由于技术进步对代理能力的改进，人类代理团队(hat)的流行正在扩展到更动态和复杂的环境中。先前的研究表明，人类对代理人的信任在团队的成功和任务有效性中起着关键作用(Yu et al.， 2019;Kohn et al.， 2020)。因此，理解并能够准确地度量HATs中的信任是至关重要的。文献提出了许多方法来捕获和测量hat中的信任，包括行为指标，自我报告调查项目和生理测量来捕获和量化信任。
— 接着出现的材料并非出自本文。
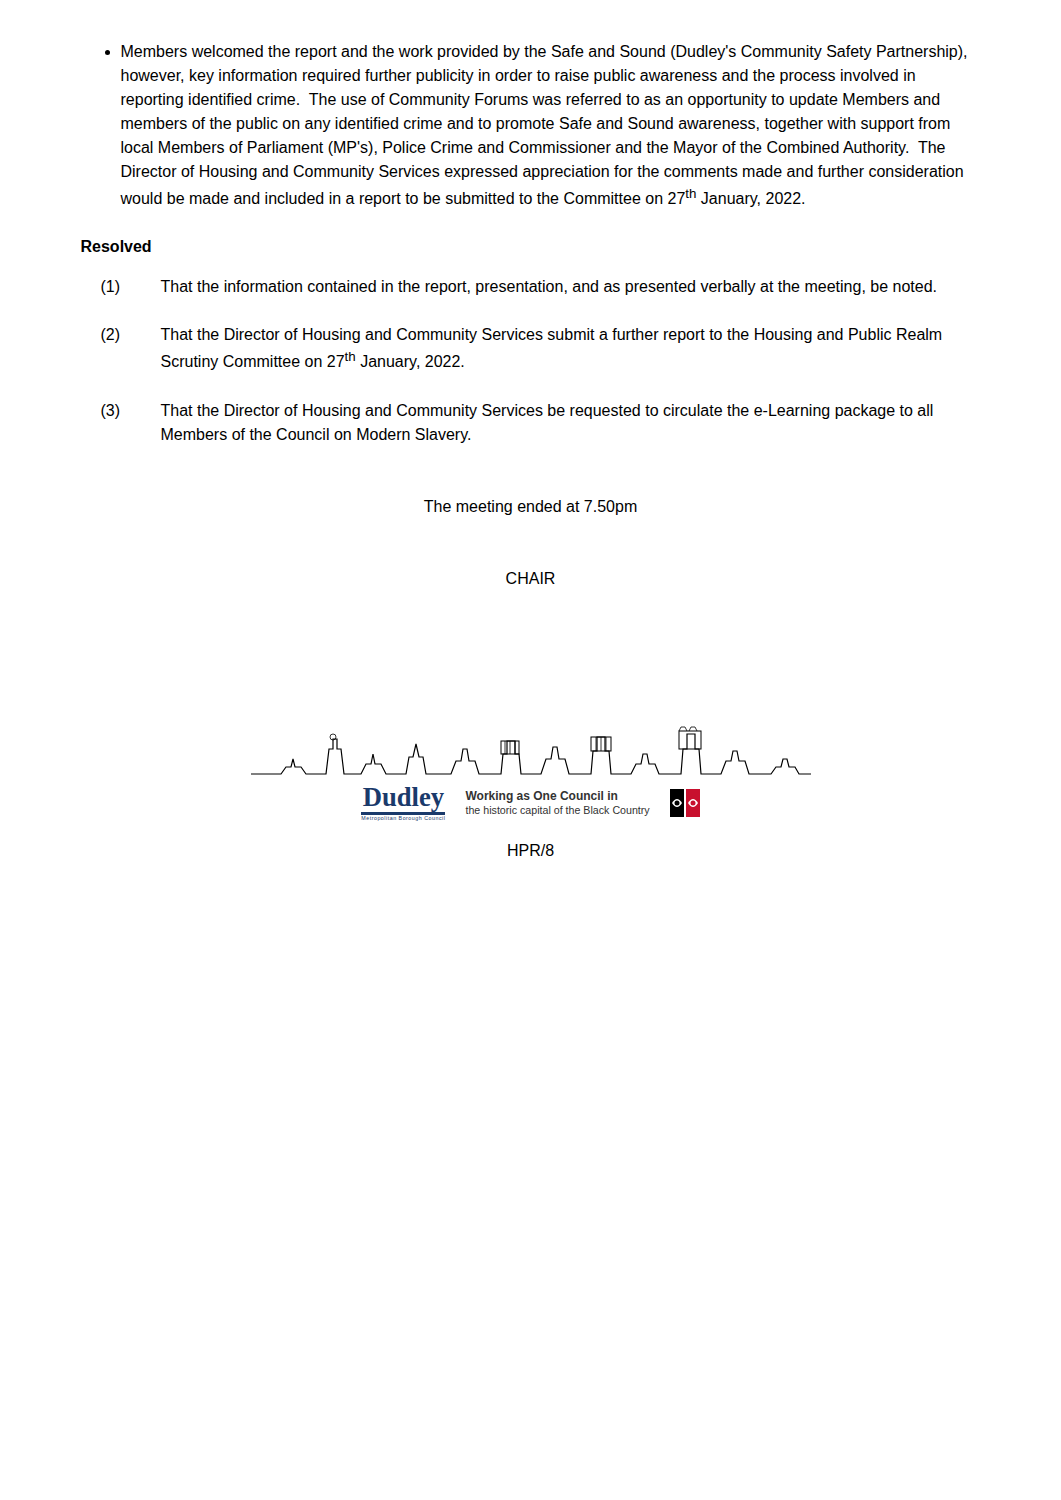Members welcomed the report and the work provided by the Safe and Sound (Dudley's Community Safety Partnership), however, key information required further publicity in order to raise public awareness and the process involved in reporting identified crime. The use of Community Forums was referred to as an opportunity to update Members and members of the public on any identified crime and to promote Safe and Sound awareness, together with support from local Members of Parliament (MP's), Police Crime and Commissioner and the Mayor of the Combined Authority. The Director of Housing and Community Services expressed appreciation for the comments made and further consideration would be made and included in a report to be submitted to the Committee on 27th January, 2022.
Resolved
(1)
That the information contained in the report, presentation, and as presented verbally at the meeting, be noted.
(2)
That the Director of Housing and Community Services submit a further report to the Housing and Public Realm Scrutiny Committee on 27th January, 2022.
(3)
That the Director of Housing and Community Services be requested to circulate the e-Learning package to all Members of the Council on Modern Slavery.
The meeting ended at 7.50pm
CHAIR
Dudley
Metropolitan Borough Council
Working as One Council in
the historic capital of the Black Country
HPR/8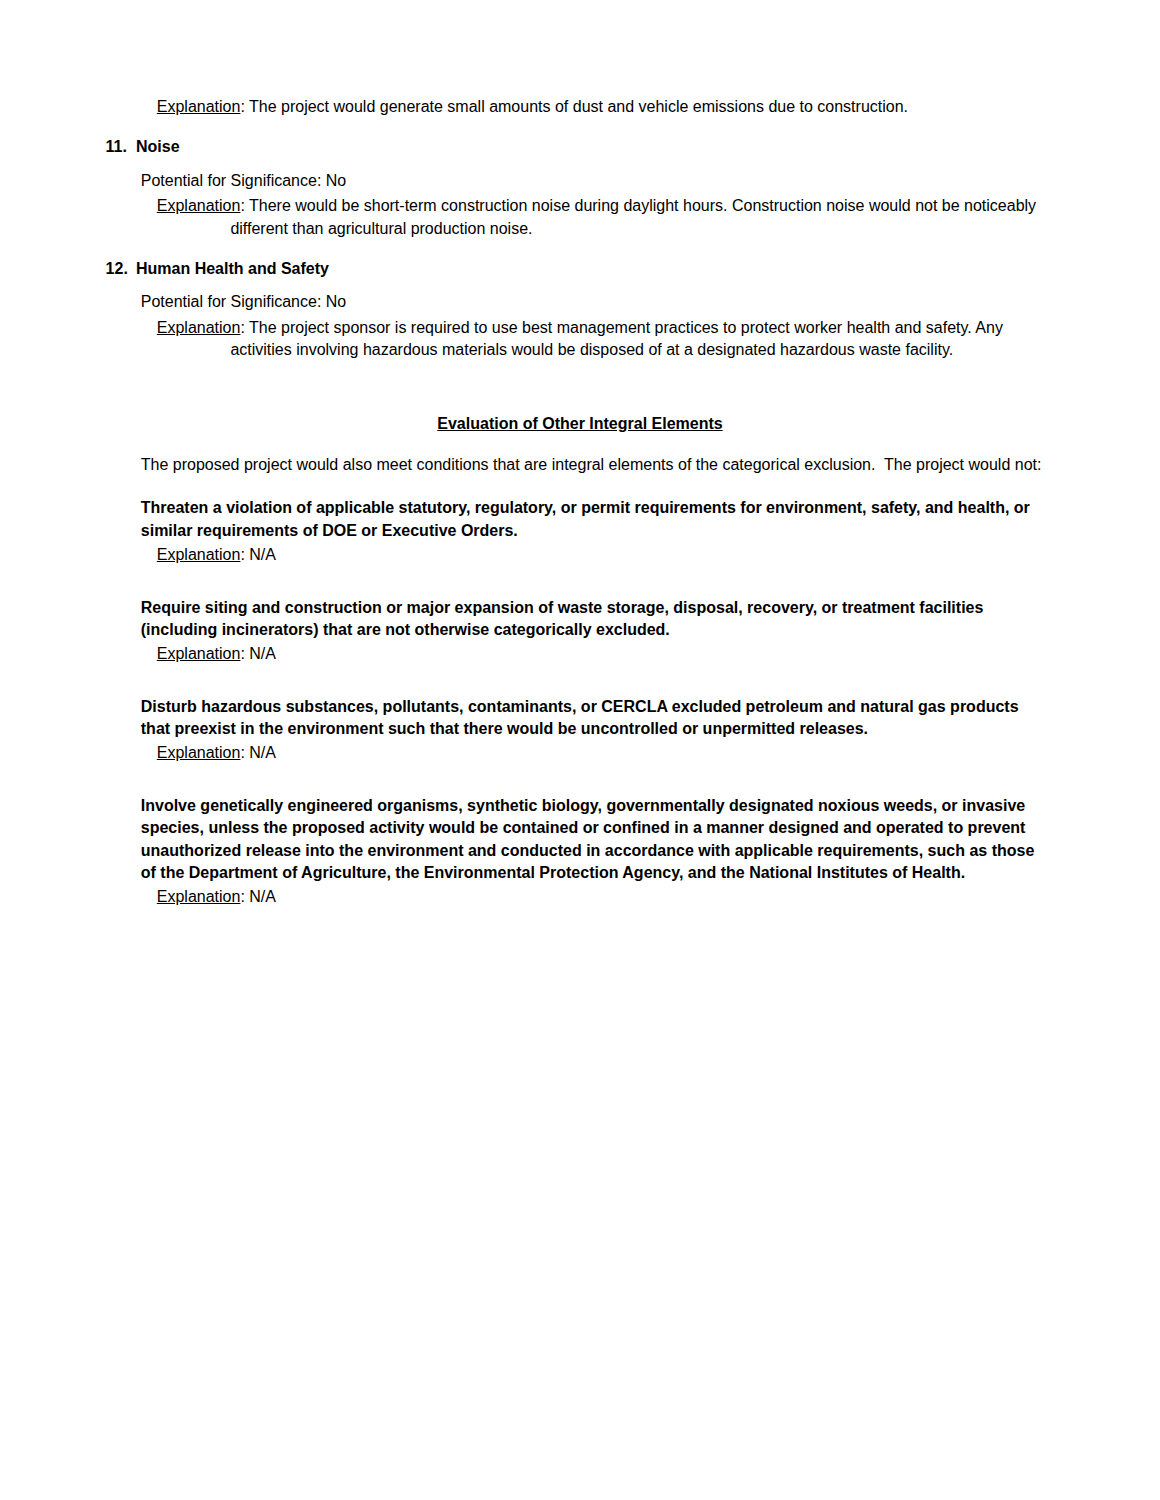Explanation: The project would generate small amounts of dust and vehicle emissions due to construction.
11. Noise
Potential for Significance: No
Explanation: There would be short-term construction noise during daylight hours. Construction noise would not be noticeably different than agricultural production noise.
12. Human Health and Safety
Potential for Significance: No
Explanation: The project sponsor is required to use best management practices to protect worker health and safety. Any activities involving hazardous materials would be disposed of at a designated hazardous waste facility.
Evaluation of Other Integral Elements
The proposed project would also meet conditions that are integral elements of the categorical exclusion. The project would not:
Threaten a violation of applicable statutory, regulatory, or permit requirements for environment, safety, and health, or similar requirements of DOE or Executive Orders.
Explanation: N/A
Require siting and construction or major expansion of waste storage, disposal, recovery, or treatment facilities (including incinerators) that are not otherwise categorically excluded.
Explanation: N/A
Disturb hazardous substances, pollutants, contaminants, or CERCLA excluded petroleum and natural gas products that preexist in the environment such that there would be uncontrolled or unpermitted releases.
Explanation: N/A
Involve genetically engineered organisms, synthetic biology, governmentally designated noxious weeds, or invasive species, unless the proposed activity would be contained or confined in a manner designed and operated to prevent unauthorized release into the environment and conducted in accordance with applicable requirements, such as those of the Department of Agriculture, the Environmental Protection Agency, and the National Institutes of Health.
Explanation: N/A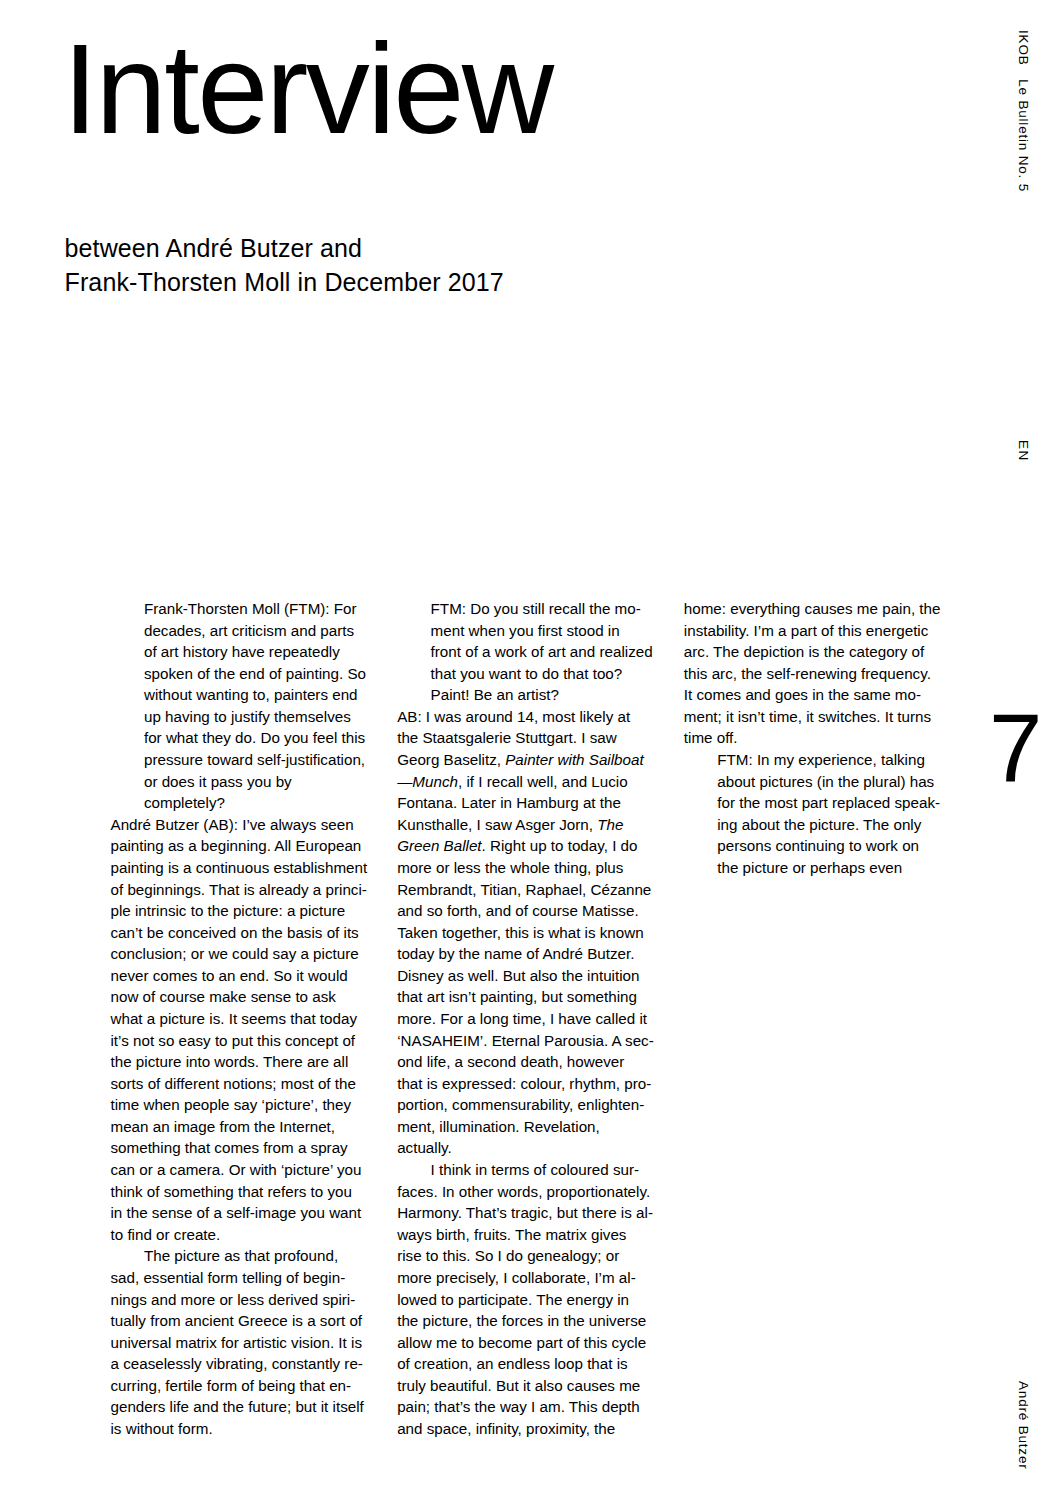Interview
between André Butzer and
Frank-Thorsten Moll in December 2017
IKOB Le Bulletin No. 5
EN
7
André Butzer
Frank-Thorsten Moll (FTM): For decades, art criticism and parts of art history have repeatedly spoken of the end of painting. So without wanting to, painters end up having to justify themselves for what they do. Do you feel this pressure toward self-justification, or does it pass you by completely?
André Butzer (AB): I’ve always seen painting as a beginning. All European painting is a continuous establishment of beginnings. That is already a principle intrinsic to the picture: a picture can’t be conceived on the basis of its conclusion; or we could say a picture never comes to an end. So it would now of course make sense to ask what a picture is. It seems that today it’s not so easy to put this concept of the picture into words. There are all sorts of different notions; most of the time when people say ‘picture’, they mean an image from the Internet, something that comes from a spray can or a camera. Or with ‘picture’ you think of something that refers to you in the sense of a self-image you want to find or create.
The picture as that profound, sad, essential form telling of beginnings and more or less derived spiritually from ancient Greece is a sort of universal matrix for artistic vision. It is a ceaselessly vibrating, constantly recurring, fertile form of being that engenders life and the future; but it itself is without form.
FTM: Do you still recall the moment when you first stood in front of a work of art and realized that you want to do that too? Paint! Be an artist?
AB: I was around 14, most likely at the Staatsgalerie Stuttgart. I saw Georg Baselitz, Painter with Sailboat—Munch, if I recall well, and Lucio Fontana. Later in Hamburg at the Kunsthalle, I saw Asger Jorn, The Green Ballet. Right up to today, I do more or less the whole thing, plus Rembrandt, Titian, Raphael, Cézanne and so forth, and of course Matisse. Taken together, this is what is known today by the name of André Butzer. Disney as well. But also the intuition that art isn’t painting, but something more. For a long time, I have called it ‘NASAHEIM’. Eternal Parousia. A second life, a second death, however that is expressed: colour, rhythm, proportion, commensurability, enlightenment, illumination. Revelation, actually.
I think in terms of coloured surfaces. In other words, proportionately. Harmony. That’s tragic, but there is always birth, fruits. The matrix gives rise to this. So I do genealogy; or more precisely, I collaborate, I’m allowed to participate. The energy in the picture, the forces in the universe allow me to become part of this cycle of creation, an endless loop that is truly beautiful. But it also causes me pain; that’s the way I am. This depth and space, infinity, proximity, the home: everything causes me pain, the instability. I’m a part of this energetic arc. The depiction is the category of this arc, the self-renewing frequency. It comes and goes in the same moment; it isn’t time, it switches. It turns time off.
FTM: In my experience, talking about pictures (in the plural) has for the most part replaced speaking about the picture. The only persons continuing to work on the picture or perhaps even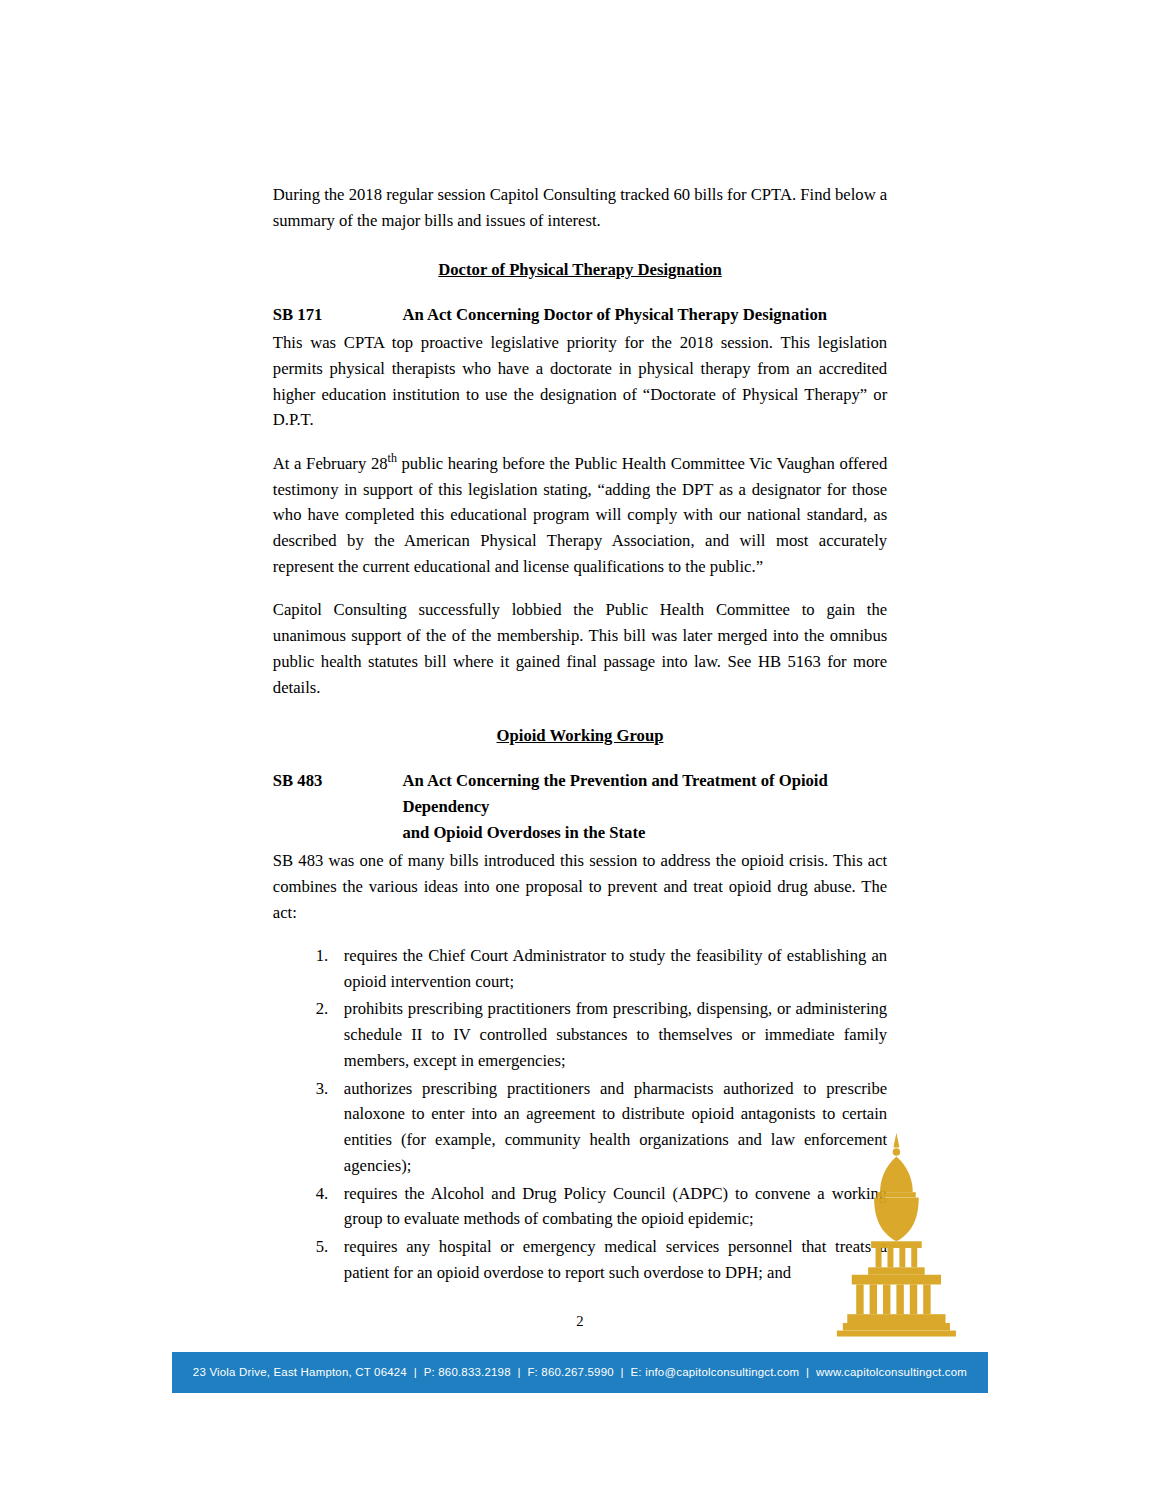During the 2018 regular session Capitol Consulting tracked 60 bills for CPTA. Find below a summary of the major bills and issues of interest.
Doctor of Physical Therapy Designation
SB 171 An Act Concerning Doctor of Physical Therapy Designation
This was CPTA top proactive legislative priority for the 2018 session. This legislation permits physical therapists who have a doctorate in physical therapy from an accredited higher education institution to use the designation of “Doctorate of Physical Therapy” or D.P.T.
At a February 28th public hearing before the Public Health Committee Vic Vaughan offered testimony in support of this legislation stating, “adding the DPT as a designator for those who have completed this educational program will comply with our national standard, as described by the American Physical Therapy Association, and will most accurately represent the current educational and license qualifications to the public.”
Capitol Consulting successfully lobbied the Public Health Committee to gain the unanimous support of the of the membership. This bill was later merged into the omnibus public health statutes bill where it gained final passage into law. See HB 5163 for more details.
Opioid Working Group
SB 483 An Act Concerning the Prevention and Treatment of Opioid Dependency and Opioid Overdoses in the State
SB 483 was one of many bills introduced this session to address the opioid crisis. This act combines the various ideas into one proposal to prevent and treat opioid drug abuse. The act:
requires the Chief Court Administrator to study the feasibility of establishing an opioid intervention court;
prohibits prescribing practitioners from prescribing, dispensing, or administering schedule II to IV controlled substances to themselves or immediate family members, except in emergencies;
authorizes prescribing practitioners and pharmacists authorized to prescribe naloxone to enter into an agreement to distribute opioid antagonists to certain entities (for example, community health organizations and law enforcement agencies);
requires the Alcohol and Drug Policy Council (ADPC) to convene a working group to evaluate methods of combating the opioid epidemic;
requires any hospital or emergency medical services personnel that treats a patient for an opioid overdose to report such overdose to DPH; and
2
23 Viola Drive, East Hampton, CT 06424 | P: 860.833.2198 | F: 860.267.5990 | E: info@capitolconsultingct.com | www.capitolconsultingct.com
然而，决定何时以及使用哪些度量标准可能是一个令人不知所措且乏味的过程。为了解决这个问题，我们之前开发了一个理论框架来指导研究人员在HAT环境中使用哪些措施以及何时使用这些措施(Ficke et al.， 2022)。更具体地说，我们根据八个标准评估了hat中常见的信任度量，并根据动态信任的预期程度以及团队成员相互互动的频率，演示了不同类型度量在各种场景中的效用。在目前的工作中，我们在一个基于模拟的研究环境中实现了这个框架。特别是，我们开发了一个模拟搜索和救援任务范例，其中一个人类队友与两个自主代理子团队交互，以识别和响应目标，如敌人，简易爆炸装置和被困平民。以Ficke等人(2022)的框架为指导，我们确定了自我报告、行为和生理措施，以在个人、子团队和整个团队层面捕捉人类对自主代理对手的信任。测量方法包括单项目和多项目自我报告调查，选择它们是因为它们在研究领域的可访问性和普遍性，以及它们评估多方面结构的简单能力。这些自我报告的措施也将被用来评估收敛效度的新开发的不引人注目的(即行为，生理)措施的信任。此外，利用六步理性方法开发基于系统的措施(RADSM)过程，我们将信任理论与范式中的可用数据交叉引用，以开发适合上下文的信任行为措施。RADSM过程不同于传统的以数据为主导的方法，因为它同时是自上而下(数据驱动)和自下而上(理论驱动)的方法(Orvis等人，2013)。通过这个过程，我们确定了一系列度量，如使用行为(使用或滥用实体)、监控行为、响应时间和其他特定于上下文的操作来获取信任。我们还采用了捕获生理反应的工具，包括心电图读数和皮肤电反应。这些测量将被用于一系列基于模拟的实验，以检验信任违背和修复策略对信任的影响，并评估测量框架的效度和信度。本文将描述用于识别、开发和/或实现这些度量的方法，结果度量的实现以及结果度量工具箱如何映射到评估标准(例如，时间分辨率，诊断性)，以及在其他领域实现的指导。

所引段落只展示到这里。